Update the data below by replacing every occurrence of "chart" with "graph" and leaving everything else unchanged. Omit the pictures from your version.

───── DATA EXCERPTS ─────

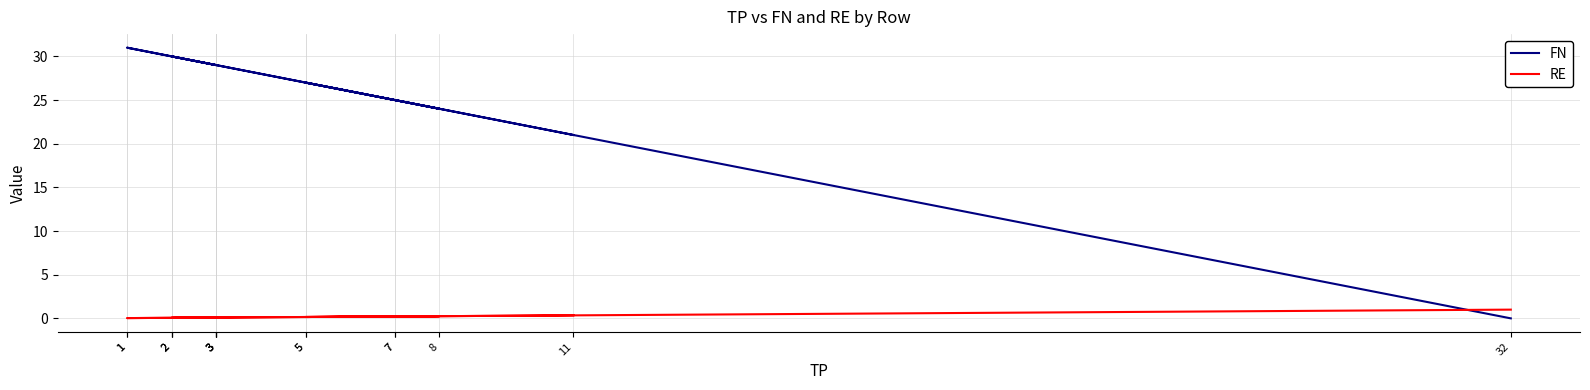

Does the chart display data point markers on the line(s)?

No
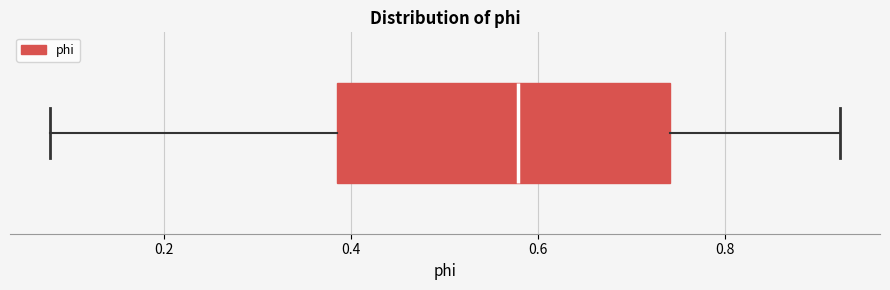

Read this box plot against the x-axis: the position of the median line, the range covered by the box, and the ends of both whiskers. The values are not printed on the chart, so give them approximately, as read against the axis.

median 0.58, box 0.38 to 0.74, whiskers 0.08 to 0.92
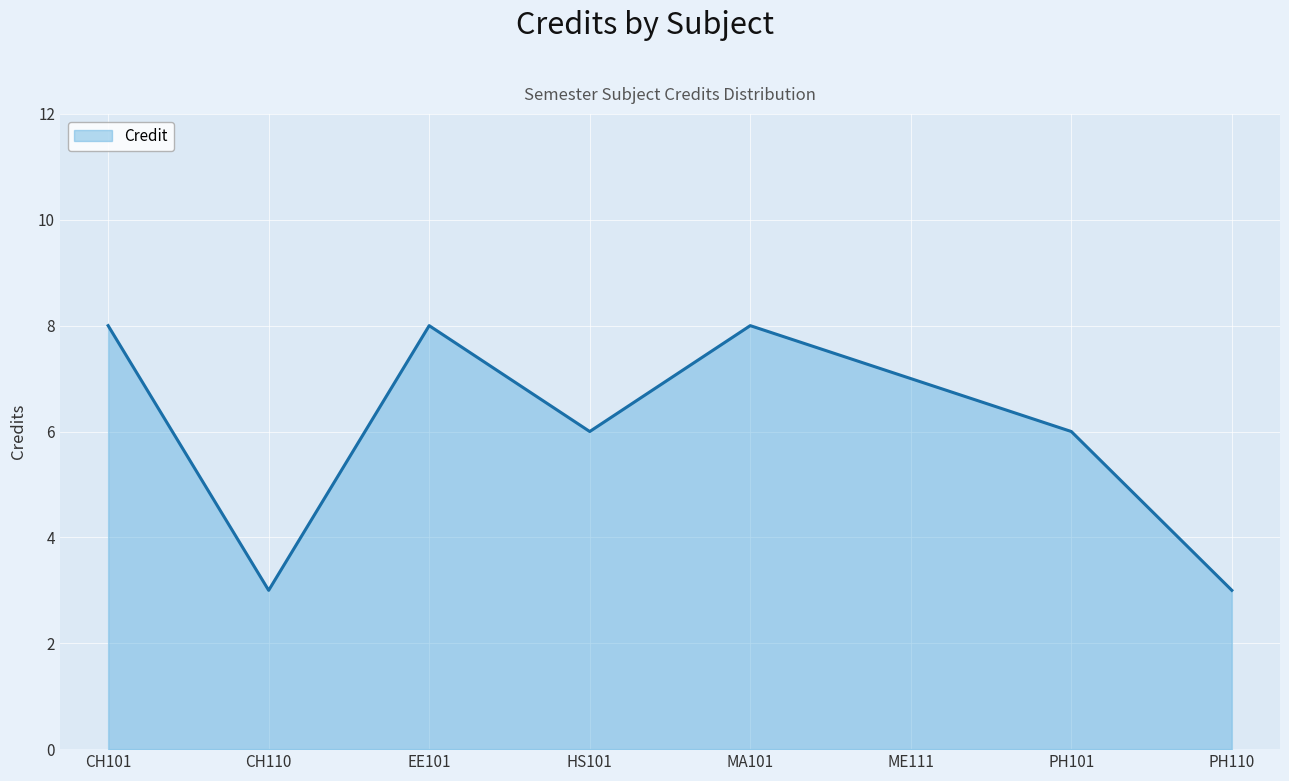

What position from the left is PH110?

8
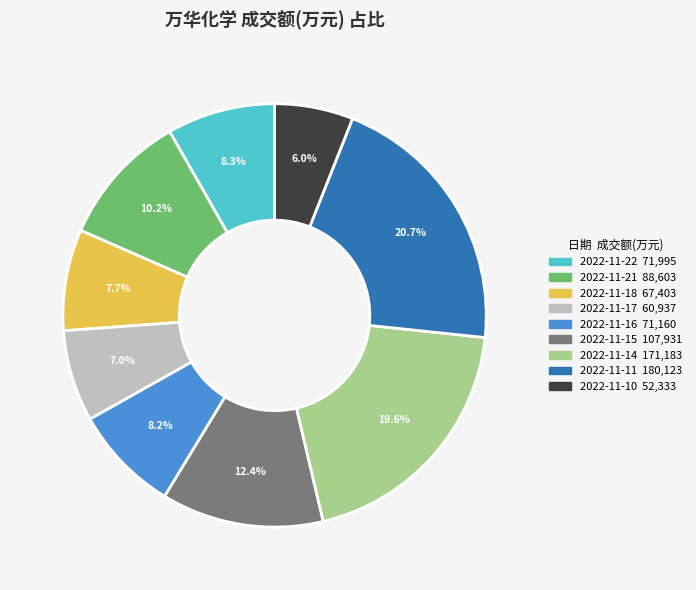

To the nearest percent, what is the average slice percentage?

11%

─────

RESPONSE BOX:
Does the graph display data point markers on the line(s)?

No

Read this box plot against the x-axis: the position of the median line, the range covered by the box, and the ends of both whiskers. The values are not printed on the graph, so give them approximately, as read against the axis.

median 0.58, box 0.38 to 0.74, whiskers 0.08 to 0.92

What position from the left is PH110?

8

To the nearest percent, what is the average slice percentage?

11%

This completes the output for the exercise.